* **Stored data entries**
■ ■ ■ ■ ■

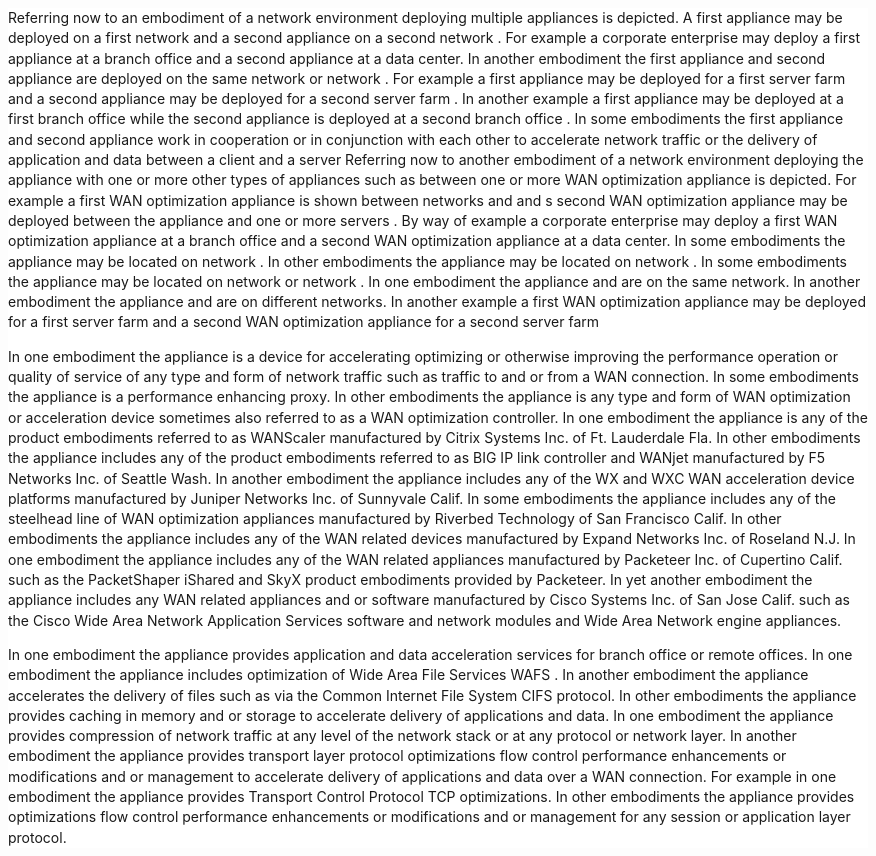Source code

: Referring now to an embodiment of a network environment deploying multiple appliances is depicted. A first appliance may be deployed on a first network and a second appliance on a second network . For example a corporate enterprise may deploy a first appliance at a branch office and a second appliance at a data center. In another embodiment the first appliance and second appliance are deployed on the same network or network . For example a first appliance may be deployed for a first server farm and a second appliance may be deployed for a second server farm . In another example a first appliance may be deployed at a first branch office while the second appliance is deployed at a second branch office . In some embodiments the first appliance and second appliance work in cooperation or in conjunction with each other to accelerate network traffic or the delivery of application and data between a client and a server Referring now to another embodiment of a network environment deploying the appliance with one or more other types of appliances such as between one or more WAN optimization appliance is depicted. For example a first WAN optimization appliance is shown between networks and and s second WAN optimization appliance may be deployed between the appliance and one or more servers . By way of example a corporate enterprise may deploy a first WAN optimization appliance at a branch office and a second WAN optimization appliance at a data center. In some embodiments the appliance may be located on network . In other embodiments the appliance may be located on network . In some embodiments the appliance may be located on network or network . In one embodiment the appliance and are on the same network. In another embodiment the appliance and are on different networks. In another example a first WAN optimization appliance may be deployed for a first server farm and a second WAN optimization appliance for a second server farm 

In one embodiment the appliance is a device for accelerating optimizing or otherwise improving the performance operation or quality of service of any type and form of network traffic such as traffic to and or from a WAN connection. In some embodiments the appliance is a performance enhancing proxy. In other embodiments the appliance is any type and form of WAN optimization or acceleration device sometimes also referred to as a WAN optimization controller. In one embodiment the appliance is any of the product embodiments referred to as WANScaler manufactured by Citrix Systems Inc. of Ft. Lauderdale Fla. In other embodiments the appliance includes any of the product embodiments referred to as BIG IP link controller and WANjet manufactured by F5 Networks Inc. of Seattle Wash. In another embodiment the appliance includes any of the WX and WXC WAN acceleration device platforms manufactured by Juniper Networks Inc. of Sunnyvale Calif. In some embodiments the appliance includes any of the steelhead line of WAN optimization appliances manufactured by Riverbed Technology of San Francisco Calif. In other embodiments the appliance includes any of the WAN related devices manufactured by Expand Networks Inc. of Roseland N.J. In one embodiment the appliance includes any of the WAN related appliances manufactured by Packeteer Inc. of Cupertino Calif. such as the PacketShaper iShared and SkyX product embodiments provided by Packeteer. In yet another embodiment the appliance includes any WAN related appliances and or software manufactured by Cisco Systems Inc. of San Jose Calif. such as the Cisco Wide Area Network Application Services software and network modules and Wide Area Network engine appliances.

In one embodiment the appliance provides application and data acceleration services for branch office or remote offices. In one embodiment the appliance includes optimization of Wide Area File Services WAFS . In another embodiment the appliance accelerates the delivery of files such as via the Common Internet File System CIFS protocol. In other embodiments the appliance provides caching in memory and or storage to accelerate delivery of applications and data. In one embodiment the appliance provides compression of network traffic at any level of the network stack or at any protocol or network layer. In another embodiment the appliance provides transport layer protocol optimizations flow control performance enhancements or modifications and or management to accelerate delivery of applications and data over a WAN connection. For example in one embodiment the appliance provides Transport Control Protocol TCP optimizations. In other embodiments the appliance provides optimizations flow control performance enhancements or modifications and or management for any session or application layer protocol.
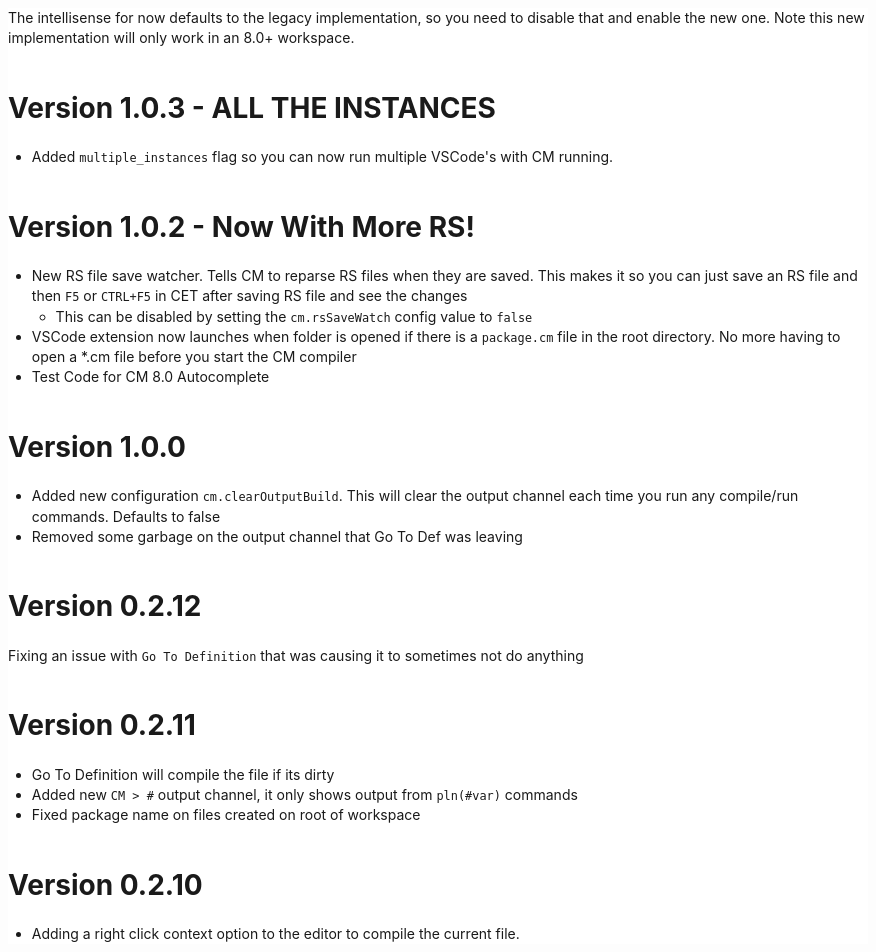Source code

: The intellisense for now defaults to the legacy implementation, so you need to disable that and enable the new one. Note this new implementation will only work in an 8.0+ workspace. 

# Version 1.0.3 - ALL THE INSTANCES
- Added `multiple_instances` flag so you can now run multiple VSCode's with CM running.

# Version 1.0.2 - Now With More RS!
- New RS file save watcher. Tells CM to reparse RS files when they are saved. This makes it so you can just save an RS file and then `F5` or `CTRL+F5` in CET after saving RS file and see the changes
  - This can be disabled by setting the `cm.rsSaveWatch` config value to `false`
- VSCode extension now launches when folder is opened if there is a `package.cm` file in the root directory. No more having to open a *.cm file before you start the CM compiler
- Test Code for CM 8.0 Autocomplete

# Version 1.0.0
- Added new configuration `cm.clearOutputBuild`. This will clear the output channel each time you run any compile/run commands. Defaults to false
- Removed some garbage on the output channel that Go To Def was leaving

# Version 0.2.12
Fixing an issue with `Go To Definition` that was causing it to sometimes not do anything

# Version 0.2.11
- Go To Definition will compile the file if its dirty
- Added new `CM > #` output channel, it only shows output from `pln(#var)` commands
- Fixed package name on files created on root of workspace

# Version 0.2.10

- Adding a right click context option to the editor to compile the current file.
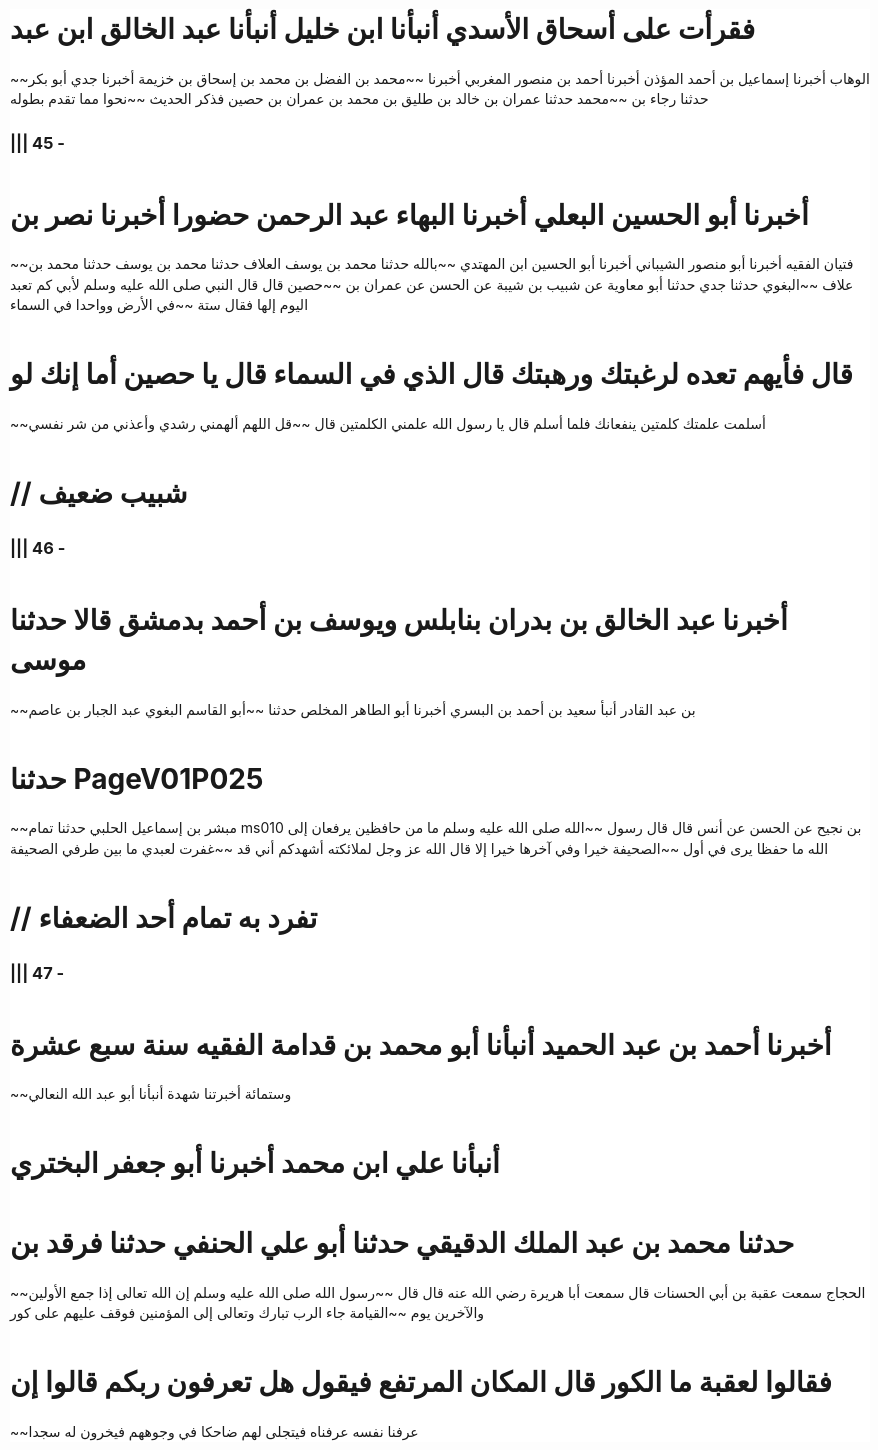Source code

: # فقرأت على أسحاق الأسدي أنبأنا ابن خليل أنبأنا عبد الخالق ابن عبد
~~الوهاب أخبرنا إسماعيل بن أحمد المؤذن أخبرنا أحمد بن منصور المغربي أخبرنا
~~محمد بن الفضل بن محمد بن إسحاق بن خزيمة أخبرنا جدي أبو بكر حدثنا رجاء بن
~~محمد حدثنا عمران بن خالد بن طليق بن محمد بن عمران بن حصين فذكر الحديث
~~نحوا مما تقدم بطوله
### ||| 45 - 
# أخبرنا أبو الحسين البعلي أخبرنا البهاء عبد الرحمن حضورا أخبرنا نصر بن
~~فتيان الفقيه أخبرنا أبو منصور الشيباني أخبرنا أبو الحسين ابن المهتدي
~~بالله حدثنا محمد بن يوسف العلاف حدثنا محمد بن يوسف حدثنا محمد بن علاف
~~البغوي حدثنا جدي حدثنا أبو معاوية عن شبيب بن شيبة عن الحسن عن عمران بن
~~حصين قال قال النبي صلى الله عليه وسلم لأبي كم تعبد اليوم إلها فقال ستة
~~في الأرض وواحدا في السماء
# قال فأيهم تعده لرغبتك ورهبتك قال الذي في السماء قال يا حصين أما إنك لو
~~أسلمت علمتك كلمتين ينفعانك فلما أسلم قال يا رسول الله علمني الكلمتين قال
~~قل اللهم ألهمني رشدي وأعذني من شر نفسي 
# // شبيب ضعيف 
### ||| 46 - 
# أخبرنا عبد الخالق بن بدران بنابلس ويوسف بن أحمد بدمشق قالا حدثنا موسى
~~بن عبد القادر أنبأ سعيد بن أحمد بن البسري أخبرنا أبو الطاهر المخلص حدثنا
~~أبو القاسم البغوي عبد الجبار بن عاصم
# حدثنا PageV01P025
~~مبشر بن إسماعيل الحلبي حدثنا تمام ms010 بن نجيح عن الحسن عن أنس قال قال رسول
~~الله صلى الله عليه وسلم ما من حافظين يرفعان إلى الله ما حفظا يرى في أول
~~الصحيفة خيرا وفي آخرها خيرا إلا قال الله عز وجل لملائكته أشهدكم أني قد
~~غفرت لعبدي ما بين طرفي الصحيفة 
# // تفرد به تمام أحد الضعفاء 
### ||| 47 - 
# أخبرنا أحمد بن عبد الحميد أنبأنا أبو محمد بن قدامة الفقيه سنة سبع عشرة
~~وستمائة أخبرتنا شهدة أنبأنا أبو عبد الله النعالي
# أنبأنا علي ابن محمد أخبرنا أبو جعفر البختري
# حدثنا محمد بن عبد الملك الدقيقي حدثنا أبو علي الحنفي حدثنا فرقد بن
~~الحجاج سمعت عقبة بن أبي الحسنات قال سمعت أبا هريرة رضي الله عنه قال قال
~~رسول الله صلى الله عليه وسلم إن الله تعالى إذا جمع الأولين والآخرين يوم
~~القيامة جاء الرب تبارك وتعالى إلى المؤمنين فوقف عليهم على كور
# فقالوا لعقبة ما الكور قال المكان المرتفع فيقول هل تعرفون ربكم قالوا إن
~~عرفنا نفسه عرفناه فيتجلى لهم ضاحكا في وجوههم فيخرون له سجدا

■ ■ ■ ■ ■

All lines above containing the string "إسماعيل": copy each one.

~~الوهاب أخبرنا إسماعيل بن أحمد المؤذن أخبرنا أحمد بن منصور المغربي أخبرنا
~~مبشر بن إسماعيل الحلبي حدثنا تمام ms010 بن نجيح عن الحسن عن أنس قال قال رسول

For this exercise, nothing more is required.